Located in the heart of Spain, far from the architectural gems of Barcelona and the white-walled villages of Andalusia, Madrid boasts several top museums such as the Prado but has failed to develop a strong tourism brand.
"The fundamental problem is that Madrid as a destination lacks an international image like Barcelona has," said the secretary general of the Madrid Association of Hoteliers, Antonio Gil, before adding that spending by the city on tourism advertising campaigns is "clearly insufficient".
The decision by Europe's two largest budget airlines, EasyJet and Ryanair, to drastically reduce their flights to Madrid this year after Spanish airport authority AENA doubled airport taxes at the city's airport, has compounded the problem.
Ryanair cut its capacity to Madrid by 35 percent while EasyJet stopped basing crew and aircraft in the Spanish capital and reduced seat-capacity to the city by 20 percent.
Spain's loss-making flag carrier Iberia has also cancelled dozens of routes as part of a major restructuring following its merger with British Airways.
Madrid airport suffered the biggest slump in passenger numbers among Europe's major hubs in August with a 11.7 percent drop to 3.8 million and was surpassed by Barcelona airport as Spain's busiest airport for the first time that month, according to data from the Airports Council International.
Barcelona is the tenth most popular air travel destination in the world in 2013 in terms of estimated arrival of foreigners, according to MasterCard's annual Global Destination Cities Index which ranks 132 cities.

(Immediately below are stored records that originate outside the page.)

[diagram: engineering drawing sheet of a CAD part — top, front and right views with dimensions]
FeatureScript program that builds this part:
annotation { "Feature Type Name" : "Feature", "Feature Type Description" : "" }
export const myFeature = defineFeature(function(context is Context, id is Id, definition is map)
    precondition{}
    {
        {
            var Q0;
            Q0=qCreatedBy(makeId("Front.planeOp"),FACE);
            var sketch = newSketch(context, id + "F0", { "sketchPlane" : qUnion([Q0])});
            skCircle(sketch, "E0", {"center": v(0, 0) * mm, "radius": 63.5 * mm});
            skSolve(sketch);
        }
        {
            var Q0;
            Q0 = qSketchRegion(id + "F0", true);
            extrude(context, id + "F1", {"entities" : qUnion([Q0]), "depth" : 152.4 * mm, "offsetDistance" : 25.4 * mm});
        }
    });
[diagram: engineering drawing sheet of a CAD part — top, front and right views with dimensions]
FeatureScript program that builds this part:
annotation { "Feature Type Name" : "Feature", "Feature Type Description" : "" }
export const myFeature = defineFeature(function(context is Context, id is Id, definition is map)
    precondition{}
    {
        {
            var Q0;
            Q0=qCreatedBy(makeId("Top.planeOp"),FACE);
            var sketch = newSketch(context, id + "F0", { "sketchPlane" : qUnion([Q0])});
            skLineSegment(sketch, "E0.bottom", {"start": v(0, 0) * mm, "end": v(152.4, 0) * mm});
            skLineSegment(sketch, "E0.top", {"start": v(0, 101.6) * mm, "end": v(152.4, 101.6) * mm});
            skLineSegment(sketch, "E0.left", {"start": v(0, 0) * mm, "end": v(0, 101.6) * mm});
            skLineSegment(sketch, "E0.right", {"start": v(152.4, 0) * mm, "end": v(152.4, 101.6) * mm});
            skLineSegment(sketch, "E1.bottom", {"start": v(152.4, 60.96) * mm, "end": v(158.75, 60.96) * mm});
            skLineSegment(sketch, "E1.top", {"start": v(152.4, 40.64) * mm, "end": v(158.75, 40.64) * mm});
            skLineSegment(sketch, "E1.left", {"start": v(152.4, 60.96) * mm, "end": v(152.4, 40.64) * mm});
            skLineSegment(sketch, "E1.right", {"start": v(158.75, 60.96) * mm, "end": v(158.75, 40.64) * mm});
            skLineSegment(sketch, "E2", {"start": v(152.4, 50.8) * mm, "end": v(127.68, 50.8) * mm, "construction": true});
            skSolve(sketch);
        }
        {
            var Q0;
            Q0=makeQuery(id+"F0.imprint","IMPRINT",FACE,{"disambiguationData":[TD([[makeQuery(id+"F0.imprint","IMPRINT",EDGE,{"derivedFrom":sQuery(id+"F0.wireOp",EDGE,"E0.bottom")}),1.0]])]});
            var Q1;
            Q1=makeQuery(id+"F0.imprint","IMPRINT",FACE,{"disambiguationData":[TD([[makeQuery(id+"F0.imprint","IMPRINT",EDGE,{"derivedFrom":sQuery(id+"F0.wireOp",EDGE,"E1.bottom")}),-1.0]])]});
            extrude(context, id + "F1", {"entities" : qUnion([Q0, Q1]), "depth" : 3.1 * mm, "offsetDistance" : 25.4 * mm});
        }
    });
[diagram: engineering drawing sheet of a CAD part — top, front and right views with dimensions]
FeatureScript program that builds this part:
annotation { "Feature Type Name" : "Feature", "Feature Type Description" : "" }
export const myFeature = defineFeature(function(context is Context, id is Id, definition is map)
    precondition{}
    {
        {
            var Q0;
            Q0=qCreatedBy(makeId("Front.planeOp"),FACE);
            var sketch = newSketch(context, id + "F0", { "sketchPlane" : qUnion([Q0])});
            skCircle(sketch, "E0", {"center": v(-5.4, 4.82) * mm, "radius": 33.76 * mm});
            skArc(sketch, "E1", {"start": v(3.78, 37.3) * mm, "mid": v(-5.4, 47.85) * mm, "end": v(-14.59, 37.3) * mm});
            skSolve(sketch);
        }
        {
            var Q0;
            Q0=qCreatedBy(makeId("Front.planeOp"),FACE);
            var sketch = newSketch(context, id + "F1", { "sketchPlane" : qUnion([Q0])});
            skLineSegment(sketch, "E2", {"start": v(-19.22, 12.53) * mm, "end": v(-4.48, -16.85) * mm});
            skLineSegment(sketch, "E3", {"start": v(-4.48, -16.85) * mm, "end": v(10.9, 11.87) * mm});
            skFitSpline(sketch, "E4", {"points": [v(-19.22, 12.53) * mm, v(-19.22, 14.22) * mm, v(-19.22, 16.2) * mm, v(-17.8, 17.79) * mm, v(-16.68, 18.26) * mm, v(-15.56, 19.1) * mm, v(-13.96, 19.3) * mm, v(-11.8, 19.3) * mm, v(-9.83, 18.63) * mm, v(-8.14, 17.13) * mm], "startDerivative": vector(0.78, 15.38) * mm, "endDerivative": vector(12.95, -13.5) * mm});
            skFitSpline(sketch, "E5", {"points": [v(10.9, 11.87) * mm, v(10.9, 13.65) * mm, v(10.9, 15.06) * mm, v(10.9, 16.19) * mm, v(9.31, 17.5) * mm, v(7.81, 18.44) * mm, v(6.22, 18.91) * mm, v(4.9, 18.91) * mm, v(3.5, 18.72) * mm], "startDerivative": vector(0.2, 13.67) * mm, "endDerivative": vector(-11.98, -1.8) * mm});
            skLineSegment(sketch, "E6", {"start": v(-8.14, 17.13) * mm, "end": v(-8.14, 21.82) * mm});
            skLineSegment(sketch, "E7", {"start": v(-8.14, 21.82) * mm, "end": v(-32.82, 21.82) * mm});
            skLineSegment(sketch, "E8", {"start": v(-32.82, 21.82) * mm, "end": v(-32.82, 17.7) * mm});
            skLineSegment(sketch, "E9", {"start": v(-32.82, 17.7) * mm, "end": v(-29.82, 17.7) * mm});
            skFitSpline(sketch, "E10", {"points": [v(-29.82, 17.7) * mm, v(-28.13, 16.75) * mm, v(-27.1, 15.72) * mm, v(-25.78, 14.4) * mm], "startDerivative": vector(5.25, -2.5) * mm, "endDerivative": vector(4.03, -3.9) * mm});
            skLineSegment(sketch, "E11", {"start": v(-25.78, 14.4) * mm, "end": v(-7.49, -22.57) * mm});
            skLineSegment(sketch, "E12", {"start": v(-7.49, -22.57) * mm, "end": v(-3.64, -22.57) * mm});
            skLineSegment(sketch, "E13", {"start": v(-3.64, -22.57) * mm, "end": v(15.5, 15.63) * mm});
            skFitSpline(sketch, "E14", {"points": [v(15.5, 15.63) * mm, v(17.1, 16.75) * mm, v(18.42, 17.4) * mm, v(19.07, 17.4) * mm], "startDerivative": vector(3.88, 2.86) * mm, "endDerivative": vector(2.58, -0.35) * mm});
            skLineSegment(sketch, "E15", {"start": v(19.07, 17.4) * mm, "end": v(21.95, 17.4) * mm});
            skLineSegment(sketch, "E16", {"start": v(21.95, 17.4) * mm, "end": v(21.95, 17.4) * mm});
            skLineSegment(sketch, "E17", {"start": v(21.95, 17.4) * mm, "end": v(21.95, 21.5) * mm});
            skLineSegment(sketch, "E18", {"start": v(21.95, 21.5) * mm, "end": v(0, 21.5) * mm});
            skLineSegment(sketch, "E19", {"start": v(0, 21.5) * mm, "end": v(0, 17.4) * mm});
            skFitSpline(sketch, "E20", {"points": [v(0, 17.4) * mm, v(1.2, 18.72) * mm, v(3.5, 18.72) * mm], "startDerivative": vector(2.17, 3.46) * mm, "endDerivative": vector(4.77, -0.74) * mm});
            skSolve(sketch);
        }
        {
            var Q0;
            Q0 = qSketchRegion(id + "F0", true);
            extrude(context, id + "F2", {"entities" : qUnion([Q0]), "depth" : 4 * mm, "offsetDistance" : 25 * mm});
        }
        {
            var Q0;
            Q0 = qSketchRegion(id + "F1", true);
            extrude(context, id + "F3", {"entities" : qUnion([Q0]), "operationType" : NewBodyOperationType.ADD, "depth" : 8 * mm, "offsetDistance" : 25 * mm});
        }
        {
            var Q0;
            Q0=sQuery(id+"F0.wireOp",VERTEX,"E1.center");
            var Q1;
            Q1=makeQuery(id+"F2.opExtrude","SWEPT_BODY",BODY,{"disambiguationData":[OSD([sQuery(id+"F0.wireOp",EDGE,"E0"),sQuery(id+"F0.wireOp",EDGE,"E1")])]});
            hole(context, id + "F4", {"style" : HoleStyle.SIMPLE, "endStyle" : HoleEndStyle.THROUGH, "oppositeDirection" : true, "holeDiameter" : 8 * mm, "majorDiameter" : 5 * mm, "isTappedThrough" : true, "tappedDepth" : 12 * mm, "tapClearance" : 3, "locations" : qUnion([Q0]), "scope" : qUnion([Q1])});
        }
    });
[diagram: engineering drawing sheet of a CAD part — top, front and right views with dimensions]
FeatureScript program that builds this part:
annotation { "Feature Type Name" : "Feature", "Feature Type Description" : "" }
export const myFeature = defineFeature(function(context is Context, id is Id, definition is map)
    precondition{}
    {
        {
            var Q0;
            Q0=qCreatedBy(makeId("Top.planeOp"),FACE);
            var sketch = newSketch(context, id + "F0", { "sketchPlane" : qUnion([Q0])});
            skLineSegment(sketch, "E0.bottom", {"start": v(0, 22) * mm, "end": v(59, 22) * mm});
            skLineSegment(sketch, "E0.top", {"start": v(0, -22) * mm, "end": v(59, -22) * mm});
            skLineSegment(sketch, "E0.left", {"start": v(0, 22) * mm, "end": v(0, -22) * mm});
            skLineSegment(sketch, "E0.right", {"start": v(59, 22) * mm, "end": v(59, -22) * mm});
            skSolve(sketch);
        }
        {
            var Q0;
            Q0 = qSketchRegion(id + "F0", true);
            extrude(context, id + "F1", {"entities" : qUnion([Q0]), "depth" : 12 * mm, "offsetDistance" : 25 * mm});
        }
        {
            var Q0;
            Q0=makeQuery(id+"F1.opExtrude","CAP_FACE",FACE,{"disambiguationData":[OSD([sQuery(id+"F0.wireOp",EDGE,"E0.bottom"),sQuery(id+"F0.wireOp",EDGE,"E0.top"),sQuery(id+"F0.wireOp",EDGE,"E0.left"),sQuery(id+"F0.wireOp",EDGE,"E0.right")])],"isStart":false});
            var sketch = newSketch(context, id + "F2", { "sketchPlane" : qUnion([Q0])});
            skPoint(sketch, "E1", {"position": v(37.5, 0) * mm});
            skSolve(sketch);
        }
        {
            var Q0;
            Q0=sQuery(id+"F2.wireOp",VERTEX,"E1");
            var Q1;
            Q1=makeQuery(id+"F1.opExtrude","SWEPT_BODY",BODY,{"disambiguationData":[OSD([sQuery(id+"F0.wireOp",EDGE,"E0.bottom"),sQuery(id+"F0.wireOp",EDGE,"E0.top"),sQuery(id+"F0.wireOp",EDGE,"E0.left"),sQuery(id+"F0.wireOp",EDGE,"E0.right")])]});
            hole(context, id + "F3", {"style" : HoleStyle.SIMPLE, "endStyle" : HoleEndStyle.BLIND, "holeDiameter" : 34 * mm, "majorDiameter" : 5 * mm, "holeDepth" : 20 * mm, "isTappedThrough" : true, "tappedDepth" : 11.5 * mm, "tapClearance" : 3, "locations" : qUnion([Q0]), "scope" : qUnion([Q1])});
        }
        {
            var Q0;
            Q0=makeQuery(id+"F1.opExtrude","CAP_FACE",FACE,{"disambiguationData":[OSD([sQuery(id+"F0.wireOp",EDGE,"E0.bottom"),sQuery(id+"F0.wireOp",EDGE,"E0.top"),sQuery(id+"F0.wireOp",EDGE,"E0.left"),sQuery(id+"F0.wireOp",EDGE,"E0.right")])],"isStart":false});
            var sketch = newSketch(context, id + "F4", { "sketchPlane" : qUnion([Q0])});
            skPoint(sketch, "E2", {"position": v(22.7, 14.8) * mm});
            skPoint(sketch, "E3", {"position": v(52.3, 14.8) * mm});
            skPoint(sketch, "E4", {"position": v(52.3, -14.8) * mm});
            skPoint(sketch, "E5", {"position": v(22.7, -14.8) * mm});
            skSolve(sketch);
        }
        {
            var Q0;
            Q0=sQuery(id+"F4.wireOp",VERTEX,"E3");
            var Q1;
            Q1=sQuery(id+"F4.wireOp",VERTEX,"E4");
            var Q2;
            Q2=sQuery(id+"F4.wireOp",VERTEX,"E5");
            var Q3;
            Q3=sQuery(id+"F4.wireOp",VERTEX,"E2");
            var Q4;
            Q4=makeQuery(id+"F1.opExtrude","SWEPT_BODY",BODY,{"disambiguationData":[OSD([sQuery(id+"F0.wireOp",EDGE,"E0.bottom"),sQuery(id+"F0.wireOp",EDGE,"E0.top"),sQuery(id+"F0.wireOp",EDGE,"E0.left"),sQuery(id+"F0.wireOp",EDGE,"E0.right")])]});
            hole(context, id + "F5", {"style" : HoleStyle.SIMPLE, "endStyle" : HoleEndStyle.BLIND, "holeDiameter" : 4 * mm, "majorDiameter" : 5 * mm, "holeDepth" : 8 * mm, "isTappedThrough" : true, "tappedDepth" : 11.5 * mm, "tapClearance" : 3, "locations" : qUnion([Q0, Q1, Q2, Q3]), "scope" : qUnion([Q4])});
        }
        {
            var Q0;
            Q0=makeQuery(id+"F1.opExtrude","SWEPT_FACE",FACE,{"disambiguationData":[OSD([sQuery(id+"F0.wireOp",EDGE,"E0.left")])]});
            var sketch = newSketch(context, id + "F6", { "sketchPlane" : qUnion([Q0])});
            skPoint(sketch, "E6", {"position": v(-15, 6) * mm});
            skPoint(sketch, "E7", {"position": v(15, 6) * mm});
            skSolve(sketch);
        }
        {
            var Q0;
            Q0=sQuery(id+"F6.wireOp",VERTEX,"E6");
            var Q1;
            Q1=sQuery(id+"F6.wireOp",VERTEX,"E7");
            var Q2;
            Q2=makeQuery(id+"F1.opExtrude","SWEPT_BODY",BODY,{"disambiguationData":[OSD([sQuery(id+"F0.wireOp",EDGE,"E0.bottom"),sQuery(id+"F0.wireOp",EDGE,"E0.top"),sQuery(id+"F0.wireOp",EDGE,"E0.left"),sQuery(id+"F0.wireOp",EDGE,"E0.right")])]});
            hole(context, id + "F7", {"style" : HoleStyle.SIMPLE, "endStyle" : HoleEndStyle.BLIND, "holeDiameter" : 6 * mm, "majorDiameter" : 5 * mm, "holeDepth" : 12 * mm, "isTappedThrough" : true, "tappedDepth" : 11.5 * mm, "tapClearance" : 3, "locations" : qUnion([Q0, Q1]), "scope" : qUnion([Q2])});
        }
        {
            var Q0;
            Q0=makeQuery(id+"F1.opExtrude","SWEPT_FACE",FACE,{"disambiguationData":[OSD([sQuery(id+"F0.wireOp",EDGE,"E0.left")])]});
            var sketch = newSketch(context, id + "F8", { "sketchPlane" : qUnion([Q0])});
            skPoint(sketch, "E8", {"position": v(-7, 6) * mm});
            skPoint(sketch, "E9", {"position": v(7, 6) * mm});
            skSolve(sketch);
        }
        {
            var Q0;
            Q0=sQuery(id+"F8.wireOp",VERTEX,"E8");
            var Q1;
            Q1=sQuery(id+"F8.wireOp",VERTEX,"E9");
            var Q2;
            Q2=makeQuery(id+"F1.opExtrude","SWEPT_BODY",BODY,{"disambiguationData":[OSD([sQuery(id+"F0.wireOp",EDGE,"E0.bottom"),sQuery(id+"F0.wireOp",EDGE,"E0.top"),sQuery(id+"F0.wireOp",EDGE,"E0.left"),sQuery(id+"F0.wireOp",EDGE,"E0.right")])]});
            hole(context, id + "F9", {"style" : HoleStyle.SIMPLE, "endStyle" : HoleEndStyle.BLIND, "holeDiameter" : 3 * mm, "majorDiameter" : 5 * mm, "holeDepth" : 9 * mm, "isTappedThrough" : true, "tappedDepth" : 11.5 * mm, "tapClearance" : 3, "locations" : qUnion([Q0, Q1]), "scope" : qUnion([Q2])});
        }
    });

Madrid languishes in 23th place, behind Riyadh, Taipei and Vienna.
Hotels are feeling the pain. The city's occupancy rate in August was just 47.5 percent and in June the four-star Foxa hotel chain, which ran seven hotels in Madrid and the surrounding region, went bankrupt.
Madrid mayor Ana Botella unveiled a "shock plan" last month to reverse the drop in visitor numbers that involves spending three million euros over the next three months to promote the city abroad in key markets like Britain and the United States as well as in new markets like Russia and China.
The city is also working to get a low-cost airline to be based at Madrid airport.
"This is fundamental in the world of tourism that we live in now. We can do a lot of promotion but if there is no means to come, we can't do anything," said Botella.
To improve its image, the Madrid city council last week unveiled a draft plan to stamp out anti-social behaviour which outlines fines for littering, aggressive begging and soliciting prostitutes.
To attract more foreign visitors Madrid needs to improve its air connectivity, tap into new markets and highlight its unique characteristics, said Yuwa Hedrick-Wong, a Canadian economist who compiled the MasterCard index.
"The danger is to repeat what other cities have done, the challenge is to create something that is authentic, historical and unique," he said.